The Guardian (Charlottetown)

Loonie pulls back from three-month high

- FERGAL SMITH

TORONTO — The Canadian dollar edged lower against its U.S. counterpar­t on Wednesday as oil prices fell and ahead of an interest rate decision by the Bank of Canada, with the loonie pulling back from its highest in nearly three months.

The price of oil, one of Canada’s major exports, was pressured by doubts that an early meeting of OPEC and its allies to extend existing output cuts will take place.

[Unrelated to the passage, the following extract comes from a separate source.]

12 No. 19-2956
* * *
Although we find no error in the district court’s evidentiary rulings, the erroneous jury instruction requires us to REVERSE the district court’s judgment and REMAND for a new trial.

U.S. crude prices were down 0.5 percent at $36.64 a barrel.

The Bank of Canada will hold interest rates at a record low of 0.25 per cent until at least the end of next year as the economy reels from the coronaviru­s crisis, according to nearly every economist polled by Reuters.

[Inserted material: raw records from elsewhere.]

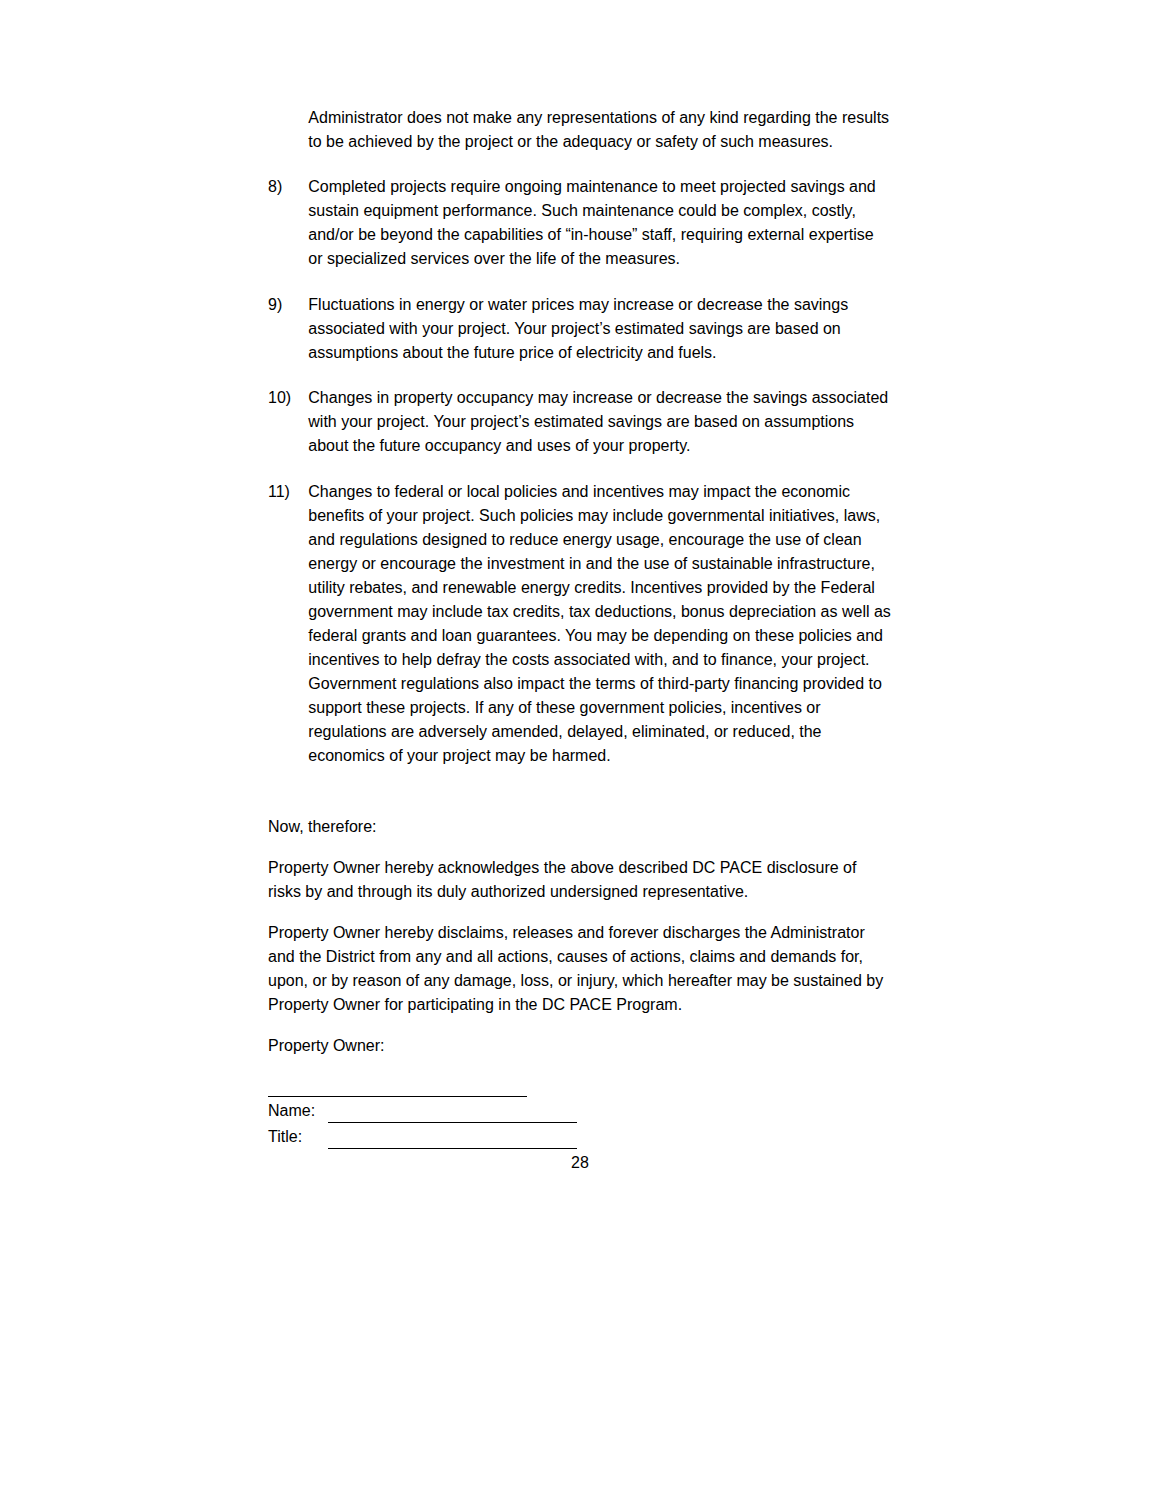Administrator does not make any representations of any kind regarding the results to be achieved by the project or the adequacy or safety of such measures.
8) Completed projects require ongoing maintenance to meet projected savings and sustain equipment performance. Such maintenance could be complex, costly, and/or be beyond the capabilities of “in-house” staff, requiring external expertise or specialized services over the life of the measures.
9) Fluctuations in energy or water prices may increase or decrease the savings associated with your project. Your project’s estimated savings are based on assumptions about the future price of electricity and fuels.
10) Changes in property occupancy may increase or decrease the savings associated with your project. Your project’s estimated savings are based on assumptions about the future occupancy and uses of your property.
11) Changes to federal or local policies and incentives may impact the economic benefits of your project. Such policies may include governmental initiatives, laws, and regulations designed to reduce energy usage, encourage the use of clean energy or encourage the investment in and the use of sustainable infrastructure, utility rebates, and renewable energy credits. Incentives provided by the Federal government may include tax credits, tax deductions, bonus depreciation as well as federal grants and loan guarantees. You may be depending on these policies and incentives to help defray the costs associated with, and to finance, your project. Government regulations also impact the terms of third-party financing provided to support these projects. If any of these government policies, incentives or regulations are adversely amended, delayed, eliminated, or reduced, the economics of your project may be harmed.
Now, therefore:
Property Owner hereby acknowledges the above described DC PACE disclosure of risks by and through its duly authorized undersigned representative.
Property Owner hereby disclaims, releases and forever discharges the Administrator and the District from any and all actions, causes of actions, claims and demands for, upon, or by reason of any damage, loss, or injury, which hereafter may be sustained by Property Owner for participating in the DC PACE Program.
Property Owner:
Name: Title:
28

The interest rate decision was expected to come Wednesday and will be the first with Tiff Macklem as governor of the central bank. He began his seven-year term yesterday.

Canadian labour productivi­ty rose 3.4 per cent in the first quarter, the largest quarterly increase recorded, as hours worked fell faster than business output, Statistics Canada said.

The Canadian dollar was trading 0.1 per cent lower at 1.3526 to the greenback, or 73.93 U.S. cents. The currency touched its strongest intraday level since March 9 at 1.3476.

The loonie has rallied since hitting a four-year low in March as investors grew more optimistic about a global economic recovery. World shares reached three-month highs on Wednesday as a closely watched survey of service sector activity in China recovered to pre-epidemic levels in May.